La corrosion ronge profondément les portillons en fer ou en tôle. Après avoir traité les murets, un décapage minutieux est essentiel pour une restauration durable et professionnelle.
Porte d’entrée principale ou latérale, élément décoratif séparant les espaces dans un grand jardin, le portillon utilise les mêmes matériaux qu’un portail : bois, métal, PVC… Un portillon en fer, comme dans cet exemple, se dégrade avec le temps. La rouille attaque les zones vulnérables et les murets s’altèrent au niveau des pattes de fixation du dormant.

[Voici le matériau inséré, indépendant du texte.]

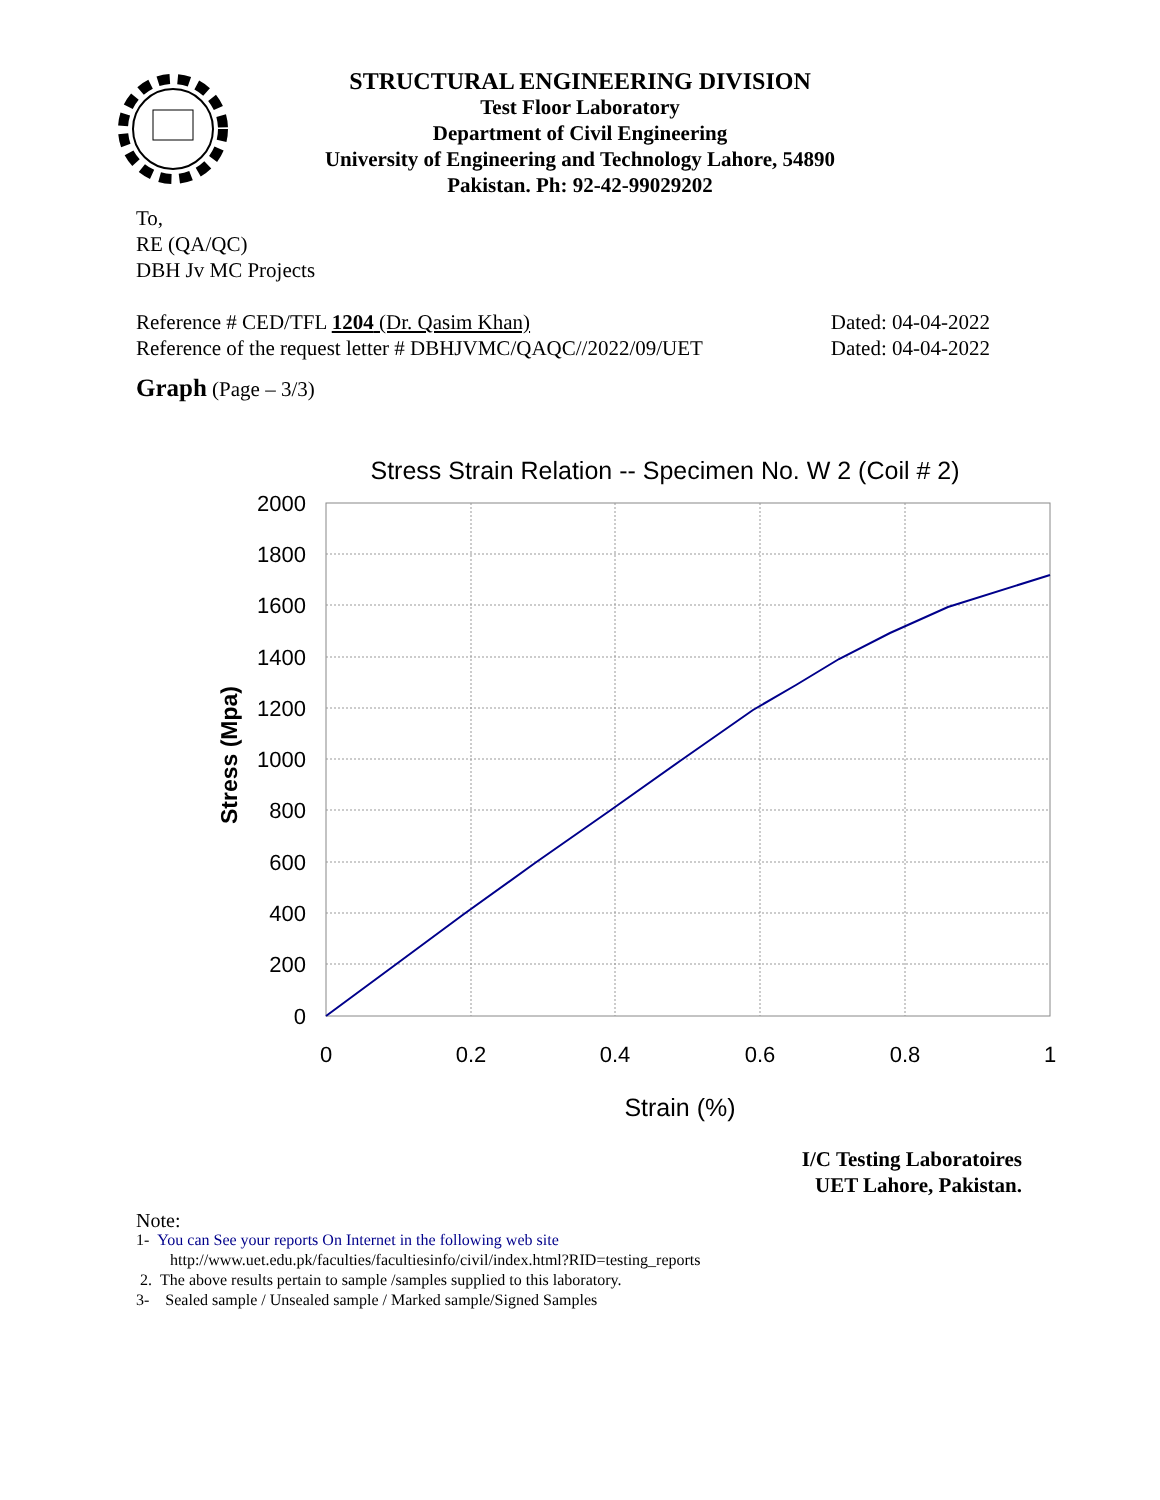STRUCTURAL ENGINEERING DIVISION
Test Floor Laboratory
Department of Civil Engineering
University of Engineering and Technology Lahore, 54890
Pakistan. Ph: 92-42-99029202
To,
RE (QA/QC)
DBH Jv MC Projects
Reference # CED/TFL 1204 (Dr. Qasim Khan) Dated: 04-04-2022
Reference of the request letter # DBHJVMC/QAQC//2022/09/UET Dated: 04-04-2022
Graph (Page – 3/3)
Stress Strain Relation -- Specimen No. W 2 (Coil # 2)
2000
1800
1600
1400
1200
1000
800
600
400
200
0
0
0.2
0.4
0.6
0.8
1
Strain (%)
Stress (Mpa)
I/C Testing Laboratoires
UET Lahore, Pakistan.
Note:
1- You can See your reports On Internet in the following web site
http://www.uet.edu.pk/faculties/facultiesinfo/civil/index.html?RID=testing_reports
2. The above results pertain to sample /samples supplied to this laboratory.
3- Sealed sample / Unsealed sample / Marked sample/Signed Samples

Les fissures sont comblées avec du mastic acrylique ou ouvertes à la pointerolle puis rebouchées au mortier. La rouille est neutralisée et le métal traité pour redonner un éclat neuf aux grilles à feston du portillon.

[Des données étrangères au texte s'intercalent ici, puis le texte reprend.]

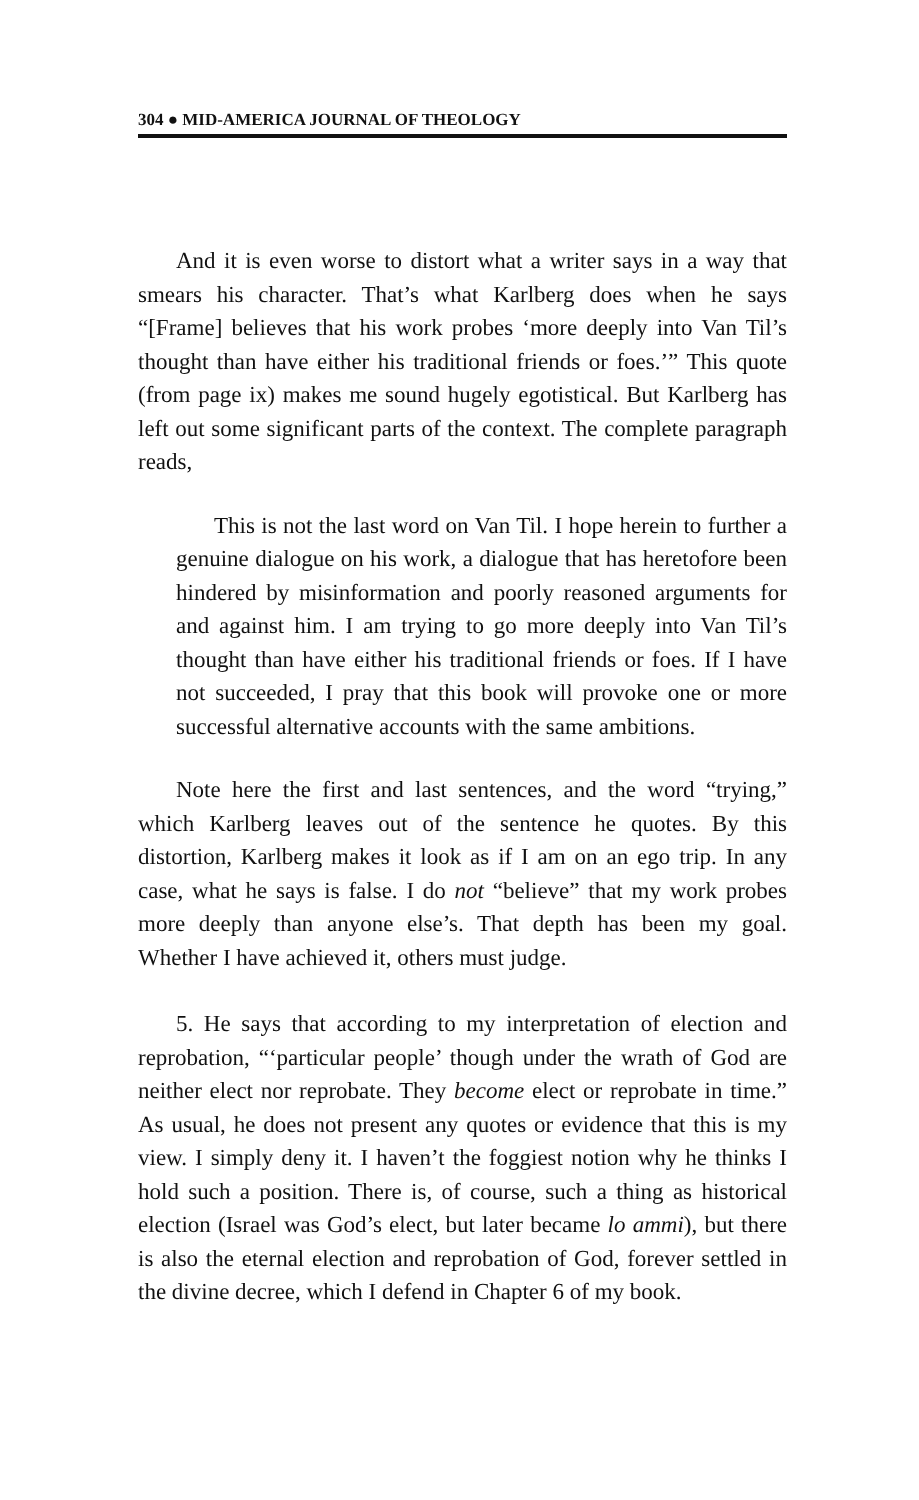304 ● MID-AMERICA JOURNAL OF THEOLOGY
And it is even worse to distort what a writer says in a way that smears his character. That’s what Karlberg does when he says “[Frame] believes that his work probes ‘more deeply into Van Til’s thought than have either his traditional friends or foes.’” This quote (from page ix) makes me sound hugely egotistical. But Karlberg has left out some significant parts of the context. The complete paragraph reads,
This is not the last word on Van Til. I hope herein to further a genuine dialogue on his work, a dialogue that has heretofore been hindered by misinformation and poorly reasoned arguments for and against him. I am trying to go more deeply into Van Til’s thought than have either his traditional friends or foes. If I have not succeeded, I pray that this book will provoke one or more successful alternative accounts with the same ambitions.
Note here the first and last sentences, and the word “trying,” which Karlberg leaves out of the sentence he quotes. By this distortion, Karlberg makes it look as if I am on an ego trip. In any case, what he says is false. I do not “believe” that my work probes more deeply than anyone else’s. That depth has been my goal. Whether I have achieved it, others must judge.
5. He says that according to my interpretation of election and reprobation, “‘particular people’ though under the wrath of God are neither elect nor reprobate. They become elect or reprobate in time.” As usual, he does not present any quotes or evidence that this is my view. I simply deny it. I haven’t the foggiest notion why he thinks I hold such a position. There is, of course, such a thing as historical election (Israel was God’s elect, but later became lo ammi), but there is also the eternal election and reprobation of God, forever settled in the divine decree, which I defend in Chapter 6 of my book.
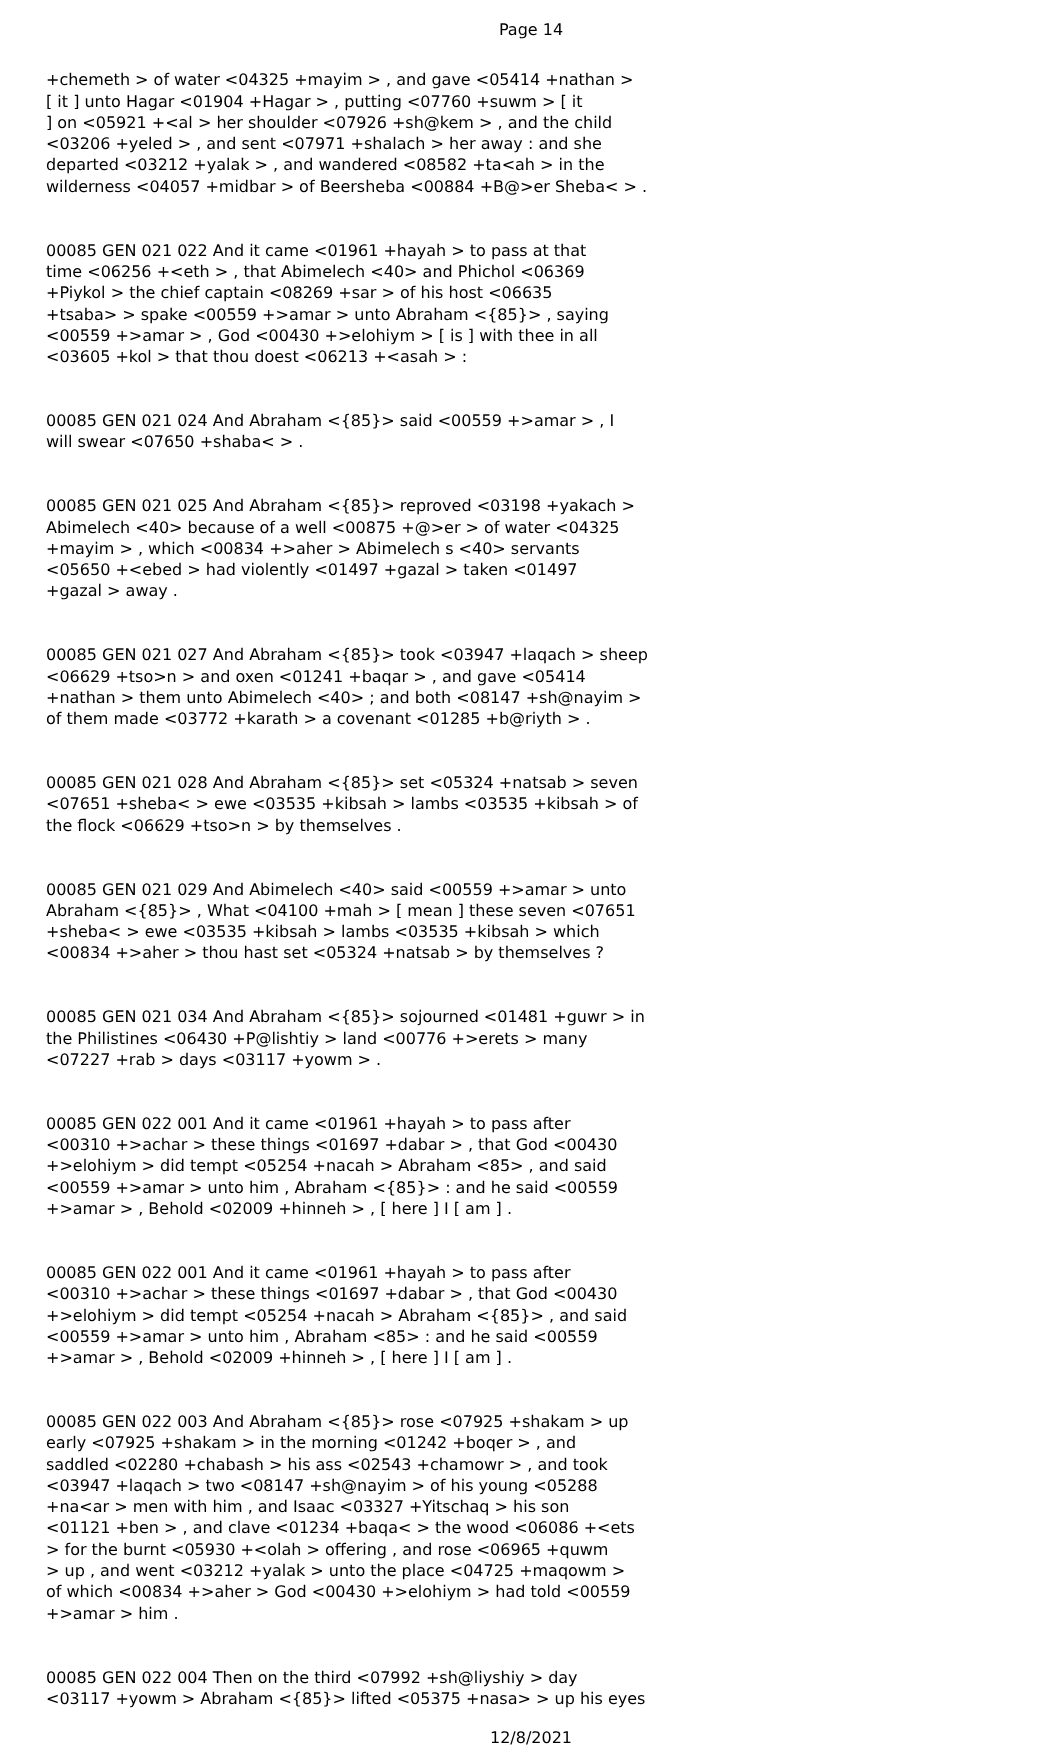Page 14
+chemeth > of water <04325 +mayim > , and gave <05414 +nathan > [ it ] unto Hagar <01904 +Hagar > , putting <07760 +suwm > [ it ] on <05921 +<al > her shoulder <07926 +sh@kem > , and the child <03206 +yeled > , and sent <07971 +shalach > her away : and she departed <03212 +yalak > , and wandered <08582 +ta<ah > in the wilderness <04057 +midbar > of Beersheba <00884 +B@>er Sheba< > .
00085 GEN 021 022 And it came <01961 +hayah > to pass at that time <06256 +<eth > , that Abimelech <40> and Phichol <06369 +Piykol > the chief captain <08269 +sar > of his host <06635 +tsaba> > spake <00559 +>amar > unto Abraham <{85}> , saying <00559 +>amar > , God <00430 +>elohiym > [ is ] with thee in all <03605 +kol > that thou doest <06213 +<asah > :
00085 GEN 021 024 And Abraham <{85}> said <00559 +>amar > , I will swear <07650 +shaba< > .
00085 GEN 021 025 And Abraham <{85}> reproved <03198 +yakach > Abimelech <40> because of a well <00875 +@>er > of water <04325 +mayim > , which <00834 +>aher > Abimelech s <40> servants <05650 +<ebed > had violently <01497 +gazal > taken <01497 +gazal > away .
00085 GEN 021 027 And Abraham <{85}> took <03947 +laqach > sheep <06629 +tso>n > and oxen <01241 +baqar > , and gave <05414 +nathan > them unto Abimelech <40> ; and both <08147 +sh@nayim > of them made <03772 +karath > a covenant <01285 +b@riyth > .
00085 GEN 021 028 And Abraham <{85}> set <05324 +natsab > seven <07651 +sheba< > ewe <03535 +kibsah > lambs <03535 +kibsah > of the flock <06629 +tso>n > by themselves .
00085 GEN 021 029 And Abimelech <40> said <00559 +>amar > unto Abraham <{85}> , What <04100 +mah > [ mean ] these seven <07651 +sheba< > ewe <03535 +kibsah > lambs <03535 +kibsah > which <00834 +>aher > thou hast set <05324 +natsab > by themselves ?
00085 GEN 021 034 And Abraham <{85}> sojourned <01481 +guwr > in the Philistines <06430 +P@lishtiy > land <00776 +>erets > many <07227 +rab > days <03117 +yowm > .
00085 GEN 022 001 And it came <01961 +hayah > to pass after <00310 +>achar > these things <01697 +dabar > , that God <00430 +>elohiym > did tempt <05254 +nacah > Abraham <85> , and said <00559 +>amar > unto him , Abraham <{85}> : and he said <00559 +>amar > , Behold <02009 +hinneh > , [ here ] I [ am ] .
00085 GEN 022 001 And it came <01961 +hayah > to pass after <00310 +>achar > these things <01697 +dabar > , that God <00430 +>elohiym > did tempt <05254 +nacah > Abraham <{85}> , and said <00559 +>amar > unto him , Abraham <85> : and he said <00559 +>amar > , Behold <02009 +hinneh > , [ here ] I [ am ] .
00085 GEN 022 003 And Abraham <{85}> rose <07925 +shakam > up early <07925 +shakam > in the morning <01242 +boqer > , and saddled <02280 +chabash > his ass <02543 +chamowr > , and took <03947 +laqach > two <08147 +sh@nayim > of his young <05288 +na<ar > men with him , and Isaac <03327 +Yitschaq > his son <01121 +ben > , and clave <01234 +baqa< > the wood <06086 +<ets > for the burnt <05930 +<olah > offering , and rose <06965 +quwm > up , and went <03212 +yalak > unto the place <04725 +maqowm > of which <00834 +>aher > God <00430 +>elohiym > had told <00559 +>amar > him .
00085 GEN 022 004 Then on the third <07992 +sh@liyshiy > day <03117 +yowm > Abraham <{85}> lifted <05375 +nasa> > up his eyes
12/8/2021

Poncez le soubassement avec un abrasif à grain 80, en insistant sur les zones de peinture cloquée ou écaillée. L’objectif : éliminer un maximum de rouille.
Retirez les amas de rouille sur les traverses ou tôles à l’aide d’un ciseau plat de maçon et d’une petite massette.
Autour de la boîte aux lettres, utilisez une brosse métallique sur perceuse à vitesse moyenne. Poncez manuellement les volutes du fronton.
Redressez la tôle du soubassement si nécessaire, sans la déformer. Appliquez un désoydant antirouille sur les parties rouillées.
Préparez du mastic avec durcisseur. Comblez l’intervalle entre tôle et traverse, arasez après séchage et poncez.
Appliquez un primaire antirouille sur les zones nues et traitées, en bas du portillon. Laissez sécher 6 à 7 heures avant peinture.
Appliquez deux couches de peinture glycérophtalique antirouille (espacées de 6 à 24 heures) sur le portillon et son dormant pour une protection optimale et durable.